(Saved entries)
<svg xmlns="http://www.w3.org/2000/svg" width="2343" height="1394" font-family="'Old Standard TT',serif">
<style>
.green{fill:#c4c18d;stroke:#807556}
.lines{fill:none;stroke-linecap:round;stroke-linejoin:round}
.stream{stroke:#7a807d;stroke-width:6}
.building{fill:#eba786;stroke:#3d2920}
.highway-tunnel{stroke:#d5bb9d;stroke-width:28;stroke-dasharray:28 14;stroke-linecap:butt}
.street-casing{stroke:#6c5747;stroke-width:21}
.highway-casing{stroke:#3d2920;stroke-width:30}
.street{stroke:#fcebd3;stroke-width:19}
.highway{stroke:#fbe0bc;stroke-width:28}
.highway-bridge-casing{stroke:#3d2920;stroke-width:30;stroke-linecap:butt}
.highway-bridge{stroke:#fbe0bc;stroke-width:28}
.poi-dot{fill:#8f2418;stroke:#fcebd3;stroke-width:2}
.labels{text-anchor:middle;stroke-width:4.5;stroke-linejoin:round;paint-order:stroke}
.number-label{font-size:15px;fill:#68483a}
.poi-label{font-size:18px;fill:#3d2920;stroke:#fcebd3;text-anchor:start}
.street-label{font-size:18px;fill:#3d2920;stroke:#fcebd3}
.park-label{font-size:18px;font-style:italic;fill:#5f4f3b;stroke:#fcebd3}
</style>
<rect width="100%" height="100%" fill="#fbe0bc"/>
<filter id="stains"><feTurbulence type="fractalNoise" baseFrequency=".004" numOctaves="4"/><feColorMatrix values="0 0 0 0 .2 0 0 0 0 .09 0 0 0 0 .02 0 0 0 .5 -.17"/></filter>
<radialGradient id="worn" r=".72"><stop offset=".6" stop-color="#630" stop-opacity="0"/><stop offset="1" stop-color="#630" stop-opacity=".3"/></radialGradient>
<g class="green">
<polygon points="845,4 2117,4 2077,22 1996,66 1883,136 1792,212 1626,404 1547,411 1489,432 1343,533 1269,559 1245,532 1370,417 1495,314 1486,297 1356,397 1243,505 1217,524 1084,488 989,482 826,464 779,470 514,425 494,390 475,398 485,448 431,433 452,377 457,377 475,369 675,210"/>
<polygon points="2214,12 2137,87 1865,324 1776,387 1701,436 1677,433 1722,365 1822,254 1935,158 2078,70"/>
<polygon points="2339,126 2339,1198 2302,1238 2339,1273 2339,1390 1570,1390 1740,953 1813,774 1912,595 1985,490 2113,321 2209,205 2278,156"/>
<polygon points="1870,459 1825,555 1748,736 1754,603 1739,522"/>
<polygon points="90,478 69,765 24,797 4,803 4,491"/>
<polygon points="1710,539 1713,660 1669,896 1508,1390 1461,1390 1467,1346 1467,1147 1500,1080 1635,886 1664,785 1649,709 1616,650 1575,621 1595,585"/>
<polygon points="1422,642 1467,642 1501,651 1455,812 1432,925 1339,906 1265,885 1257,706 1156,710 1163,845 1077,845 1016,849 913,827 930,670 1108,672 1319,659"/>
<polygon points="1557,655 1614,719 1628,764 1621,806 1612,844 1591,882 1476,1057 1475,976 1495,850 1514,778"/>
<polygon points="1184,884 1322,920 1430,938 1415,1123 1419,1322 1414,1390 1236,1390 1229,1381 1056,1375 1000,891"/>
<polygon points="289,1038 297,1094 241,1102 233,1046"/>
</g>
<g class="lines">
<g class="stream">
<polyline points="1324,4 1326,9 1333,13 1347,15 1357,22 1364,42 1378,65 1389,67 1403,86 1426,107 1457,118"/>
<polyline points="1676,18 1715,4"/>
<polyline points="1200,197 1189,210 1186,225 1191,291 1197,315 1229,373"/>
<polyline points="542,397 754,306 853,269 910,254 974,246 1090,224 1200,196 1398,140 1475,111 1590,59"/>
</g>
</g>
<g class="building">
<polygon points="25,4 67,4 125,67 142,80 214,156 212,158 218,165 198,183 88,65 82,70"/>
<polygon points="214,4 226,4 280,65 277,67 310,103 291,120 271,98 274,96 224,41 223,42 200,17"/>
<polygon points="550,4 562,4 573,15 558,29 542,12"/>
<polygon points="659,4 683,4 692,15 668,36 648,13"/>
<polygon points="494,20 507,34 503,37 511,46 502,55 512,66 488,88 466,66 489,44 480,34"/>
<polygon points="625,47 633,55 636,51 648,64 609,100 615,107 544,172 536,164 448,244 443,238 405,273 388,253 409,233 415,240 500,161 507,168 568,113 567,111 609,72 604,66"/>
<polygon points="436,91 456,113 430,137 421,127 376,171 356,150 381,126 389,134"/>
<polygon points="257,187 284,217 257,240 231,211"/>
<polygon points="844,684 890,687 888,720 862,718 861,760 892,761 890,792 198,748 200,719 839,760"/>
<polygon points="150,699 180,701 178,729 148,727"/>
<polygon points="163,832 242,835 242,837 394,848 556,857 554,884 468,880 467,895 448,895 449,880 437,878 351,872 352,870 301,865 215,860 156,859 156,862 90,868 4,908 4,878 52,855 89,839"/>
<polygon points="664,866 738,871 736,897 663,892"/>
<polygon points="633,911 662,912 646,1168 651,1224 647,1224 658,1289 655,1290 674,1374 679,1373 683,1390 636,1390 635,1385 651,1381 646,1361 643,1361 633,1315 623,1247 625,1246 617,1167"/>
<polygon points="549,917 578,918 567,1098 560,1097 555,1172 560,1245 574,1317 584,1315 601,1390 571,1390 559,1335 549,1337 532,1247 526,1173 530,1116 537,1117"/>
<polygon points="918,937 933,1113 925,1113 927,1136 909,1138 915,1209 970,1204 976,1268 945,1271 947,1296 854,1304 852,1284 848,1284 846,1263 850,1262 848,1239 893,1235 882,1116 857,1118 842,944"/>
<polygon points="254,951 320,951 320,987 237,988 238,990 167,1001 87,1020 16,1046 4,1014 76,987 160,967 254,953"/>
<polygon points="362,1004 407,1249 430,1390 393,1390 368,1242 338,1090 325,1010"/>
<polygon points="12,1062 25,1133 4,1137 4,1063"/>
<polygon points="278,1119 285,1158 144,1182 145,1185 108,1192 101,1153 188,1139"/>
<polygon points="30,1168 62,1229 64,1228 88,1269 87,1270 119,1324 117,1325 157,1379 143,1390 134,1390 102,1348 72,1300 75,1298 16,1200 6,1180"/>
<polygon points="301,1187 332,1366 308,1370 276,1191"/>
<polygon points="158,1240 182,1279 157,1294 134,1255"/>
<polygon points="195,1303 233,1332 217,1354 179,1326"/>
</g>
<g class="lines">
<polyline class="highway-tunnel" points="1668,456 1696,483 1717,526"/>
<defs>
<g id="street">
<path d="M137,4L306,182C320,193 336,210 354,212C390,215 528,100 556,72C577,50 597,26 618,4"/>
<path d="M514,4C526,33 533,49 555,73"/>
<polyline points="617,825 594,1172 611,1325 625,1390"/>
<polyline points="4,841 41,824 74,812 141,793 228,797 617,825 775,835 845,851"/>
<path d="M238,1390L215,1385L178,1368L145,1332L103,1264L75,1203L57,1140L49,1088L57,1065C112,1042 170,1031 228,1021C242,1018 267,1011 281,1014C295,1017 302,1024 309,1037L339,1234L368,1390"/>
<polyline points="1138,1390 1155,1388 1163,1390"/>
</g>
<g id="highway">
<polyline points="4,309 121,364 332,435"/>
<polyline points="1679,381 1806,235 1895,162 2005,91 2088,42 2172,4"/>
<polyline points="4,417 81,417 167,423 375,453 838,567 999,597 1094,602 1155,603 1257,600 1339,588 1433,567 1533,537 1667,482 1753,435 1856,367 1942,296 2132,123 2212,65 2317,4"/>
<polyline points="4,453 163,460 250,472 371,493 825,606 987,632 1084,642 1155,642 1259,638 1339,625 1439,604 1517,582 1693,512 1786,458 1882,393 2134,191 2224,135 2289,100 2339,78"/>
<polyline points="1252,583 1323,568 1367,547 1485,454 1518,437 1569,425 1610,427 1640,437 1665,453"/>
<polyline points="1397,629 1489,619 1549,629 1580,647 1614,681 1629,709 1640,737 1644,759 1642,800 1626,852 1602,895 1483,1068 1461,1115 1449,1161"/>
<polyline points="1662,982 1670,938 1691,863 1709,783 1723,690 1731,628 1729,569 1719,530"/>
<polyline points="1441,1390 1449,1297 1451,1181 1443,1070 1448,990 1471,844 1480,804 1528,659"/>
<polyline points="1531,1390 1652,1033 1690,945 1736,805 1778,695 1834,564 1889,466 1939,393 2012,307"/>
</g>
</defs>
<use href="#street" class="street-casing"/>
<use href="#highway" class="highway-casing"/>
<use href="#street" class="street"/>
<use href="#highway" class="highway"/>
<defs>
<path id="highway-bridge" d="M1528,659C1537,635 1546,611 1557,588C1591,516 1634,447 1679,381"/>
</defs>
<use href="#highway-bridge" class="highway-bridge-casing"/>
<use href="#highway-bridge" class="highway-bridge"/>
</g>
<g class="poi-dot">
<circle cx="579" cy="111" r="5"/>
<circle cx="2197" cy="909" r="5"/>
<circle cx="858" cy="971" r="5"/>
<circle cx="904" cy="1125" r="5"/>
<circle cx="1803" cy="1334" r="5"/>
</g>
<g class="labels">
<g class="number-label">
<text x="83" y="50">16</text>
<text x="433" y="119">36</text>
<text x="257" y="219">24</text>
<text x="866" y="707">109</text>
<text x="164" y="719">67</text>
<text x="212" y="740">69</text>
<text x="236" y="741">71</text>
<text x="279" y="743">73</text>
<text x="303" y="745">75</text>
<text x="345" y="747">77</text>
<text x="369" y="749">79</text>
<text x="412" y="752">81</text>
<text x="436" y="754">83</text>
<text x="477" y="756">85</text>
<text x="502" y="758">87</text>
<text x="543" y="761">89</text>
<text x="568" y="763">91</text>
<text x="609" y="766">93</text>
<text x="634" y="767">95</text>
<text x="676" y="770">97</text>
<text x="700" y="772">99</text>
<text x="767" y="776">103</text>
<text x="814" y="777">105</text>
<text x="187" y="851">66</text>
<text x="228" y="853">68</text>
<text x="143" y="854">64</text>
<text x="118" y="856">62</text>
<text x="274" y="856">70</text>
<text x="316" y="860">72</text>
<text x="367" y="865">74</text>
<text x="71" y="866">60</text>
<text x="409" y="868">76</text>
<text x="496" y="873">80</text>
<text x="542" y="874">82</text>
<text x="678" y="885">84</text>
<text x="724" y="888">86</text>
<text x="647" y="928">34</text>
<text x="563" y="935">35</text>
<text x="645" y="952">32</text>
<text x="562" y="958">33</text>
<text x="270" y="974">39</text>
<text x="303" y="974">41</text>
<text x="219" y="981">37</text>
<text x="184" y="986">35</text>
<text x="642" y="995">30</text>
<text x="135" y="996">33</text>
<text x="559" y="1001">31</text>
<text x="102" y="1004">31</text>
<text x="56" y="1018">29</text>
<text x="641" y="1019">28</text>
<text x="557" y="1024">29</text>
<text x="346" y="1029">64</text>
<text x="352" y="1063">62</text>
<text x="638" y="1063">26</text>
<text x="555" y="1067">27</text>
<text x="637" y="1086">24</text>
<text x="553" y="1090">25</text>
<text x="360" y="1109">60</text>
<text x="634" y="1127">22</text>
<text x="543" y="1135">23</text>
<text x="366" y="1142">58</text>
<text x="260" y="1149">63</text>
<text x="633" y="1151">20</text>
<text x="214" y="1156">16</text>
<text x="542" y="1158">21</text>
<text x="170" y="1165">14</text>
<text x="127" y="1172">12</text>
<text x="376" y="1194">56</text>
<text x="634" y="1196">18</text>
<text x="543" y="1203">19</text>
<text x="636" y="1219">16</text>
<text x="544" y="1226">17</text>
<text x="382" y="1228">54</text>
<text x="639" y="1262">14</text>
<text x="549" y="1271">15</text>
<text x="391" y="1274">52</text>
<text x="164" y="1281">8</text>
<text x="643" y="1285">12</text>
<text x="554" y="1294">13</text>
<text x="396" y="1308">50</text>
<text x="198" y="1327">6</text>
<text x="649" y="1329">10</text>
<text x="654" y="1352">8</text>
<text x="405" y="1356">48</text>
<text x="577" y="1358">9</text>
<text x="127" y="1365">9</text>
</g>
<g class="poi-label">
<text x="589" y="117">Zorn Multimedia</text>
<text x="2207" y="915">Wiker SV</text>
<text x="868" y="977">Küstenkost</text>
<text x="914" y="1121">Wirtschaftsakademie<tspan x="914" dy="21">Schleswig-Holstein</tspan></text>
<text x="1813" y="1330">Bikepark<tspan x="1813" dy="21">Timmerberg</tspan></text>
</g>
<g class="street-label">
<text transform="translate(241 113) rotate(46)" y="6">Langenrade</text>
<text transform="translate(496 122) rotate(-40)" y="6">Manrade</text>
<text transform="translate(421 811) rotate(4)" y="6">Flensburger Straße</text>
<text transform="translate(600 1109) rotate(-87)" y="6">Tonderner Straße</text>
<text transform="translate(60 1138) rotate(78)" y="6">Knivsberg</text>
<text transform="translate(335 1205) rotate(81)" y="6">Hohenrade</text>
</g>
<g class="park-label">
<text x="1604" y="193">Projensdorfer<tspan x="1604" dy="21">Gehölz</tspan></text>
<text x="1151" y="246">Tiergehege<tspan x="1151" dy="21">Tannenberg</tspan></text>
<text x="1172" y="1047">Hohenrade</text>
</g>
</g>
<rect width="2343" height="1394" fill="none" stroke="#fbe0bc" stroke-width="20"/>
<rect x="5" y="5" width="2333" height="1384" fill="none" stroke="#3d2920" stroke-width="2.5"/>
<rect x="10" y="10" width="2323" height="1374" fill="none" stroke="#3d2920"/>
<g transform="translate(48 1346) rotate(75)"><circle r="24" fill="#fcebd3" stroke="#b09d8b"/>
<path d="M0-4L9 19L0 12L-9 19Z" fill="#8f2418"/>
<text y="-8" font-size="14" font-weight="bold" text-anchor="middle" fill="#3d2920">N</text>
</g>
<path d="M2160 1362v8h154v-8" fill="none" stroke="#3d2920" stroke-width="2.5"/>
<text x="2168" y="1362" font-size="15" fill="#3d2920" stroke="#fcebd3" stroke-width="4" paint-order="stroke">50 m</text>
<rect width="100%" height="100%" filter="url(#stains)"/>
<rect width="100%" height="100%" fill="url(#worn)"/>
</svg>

INSTRUCTIONS FOR THE TASK:
Return every line above that contains the word "round".

SOLUTION FOR THIS PROBLEM:
.lines{fill:none;stroke-linecap:round;stroke-linejoin:round}
.labels{text-anchor:middle;stroke-width:4.5;stroke-linejoin:round;paint-order:stroke}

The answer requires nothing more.